No primeiro item, é questionável se Washington e Pequim evitariam um conflito regional. Ao contrário da Rússia, uma guerra não teria a escalada quase inevitável ao Apocalipse no caso chinês atual.

Pequim tem 320 ogivas, ante 1.750 dos americanos. Nem a China pode fazer frente aos EUA, nem Washington teria interesse em vaporizar a maior população do planeta.

Há quem aponte dissuasão na aliança militar sino-russa, mas ela também é limitada por rivalidades históricas.

No segundo ponto, Allison crê que os EUA podem entregar a proteção que dão a Taiwan, permitindo a absorção da ilha pelos chineses, em troca de mares livres na região.

Isso parece datado, dada a expansão chinesa e o aumento crescente de suas capacidade militares convencionais.

Essa leitura sofre dupla contestação por um dos expoentes da geopolítica, o americano George Friedman, da consultoria Geopolitical Futures.

Ele sustenta que o nó interno chinês é tão grande, por sua enorme energia produtiva voltada à exportação, que os EUA só precisam manter as capacidades atuais de negação de rotas marítimas a Pequim para manter o status quo.

Além disso, comparativamente, o poderio militar e econômico americano é tão superior que as ambições chinesas são mais limitadas do que parecem no horizonte visível.
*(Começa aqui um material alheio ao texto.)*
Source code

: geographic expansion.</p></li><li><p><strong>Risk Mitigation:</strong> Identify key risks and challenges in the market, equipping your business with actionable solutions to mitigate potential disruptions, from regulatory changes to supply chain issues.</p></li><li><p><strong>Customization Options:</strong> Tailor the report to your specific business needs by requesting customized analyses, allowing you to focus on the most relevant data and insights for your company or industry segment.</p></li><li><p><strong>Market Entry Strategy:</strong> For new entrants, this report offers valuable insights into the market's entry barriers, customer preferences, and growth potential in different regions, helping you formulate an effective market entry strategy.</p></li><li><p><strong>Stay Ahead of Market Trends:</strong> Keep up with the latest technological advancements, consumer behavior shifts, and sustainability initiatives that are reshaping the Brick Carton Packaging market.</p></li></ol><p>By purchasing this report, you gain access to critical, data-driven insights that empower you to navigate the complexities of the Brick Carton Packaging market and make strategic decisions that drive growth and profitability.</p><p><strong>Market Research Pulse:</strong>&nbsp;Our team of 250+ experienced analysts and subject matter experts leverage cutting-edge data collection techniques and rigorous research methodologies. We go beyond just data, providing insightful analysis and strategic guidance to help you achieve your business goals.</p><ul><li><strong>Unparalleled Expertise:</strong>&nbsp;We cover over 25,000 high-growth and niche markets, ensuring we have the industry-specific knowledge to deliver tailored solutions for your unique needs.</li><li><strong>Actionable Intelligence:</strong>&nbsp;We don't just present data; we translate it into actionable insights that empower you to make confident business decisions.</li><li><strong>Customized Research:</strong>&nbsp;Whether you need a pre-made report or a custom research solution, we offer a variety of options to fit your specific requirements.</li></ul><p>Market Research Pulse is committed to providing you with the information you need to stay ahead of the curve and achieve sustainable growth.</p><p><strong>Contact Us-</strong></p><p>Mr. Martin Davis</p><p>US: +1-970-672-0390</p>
De fato, o PIB de Pequim é de US$ 14 trilhões, ante US$ 22 trilhões dos EUA, antes da pandemia. Já Washington gasta três vezes mais do que os chineses com a área militar, o tal bem comum que falhou em entregar nos anos 1930.

Além disso, há a enorme interdependência econômica entre os países, que têm quase meio trilhão de dólares investidos entre si.

Os Estados Unidos compram cerca de 5% da produção de Pequim, e a China é o país que mais detém dívida americana: 5% dos US$ 23 trilhões em títulos do Tesouro.

O que, obviamente, não significa que ambos os países não possam rumar a um choque maior. O status de Taiwan permanece num limbo porque nem a China quer invadi-la, nem os Estados Unidos querem ir à guerra prometida se isso acontecer.

Mas no mar do Sul da China, o risco de acidentes é grande. Um caça chinês já colidiu com um avião espião americano em 2001, e em 2018 um navio de guerra dos EUA quase foi afundado num choque com outro de Pequim naquelas disputadas águas.

Estratégia à parte, guerras muitas vezes começam por erros táticos ou incidentes pequenos em um ambiente de alta volatilidade.

"A questão é que é impossível controlar uma guerra depois que ela começa", escreveu Hu Bo, diretor do Centro de Estudos de Estratégias Marítimas da Universidade de Pequim.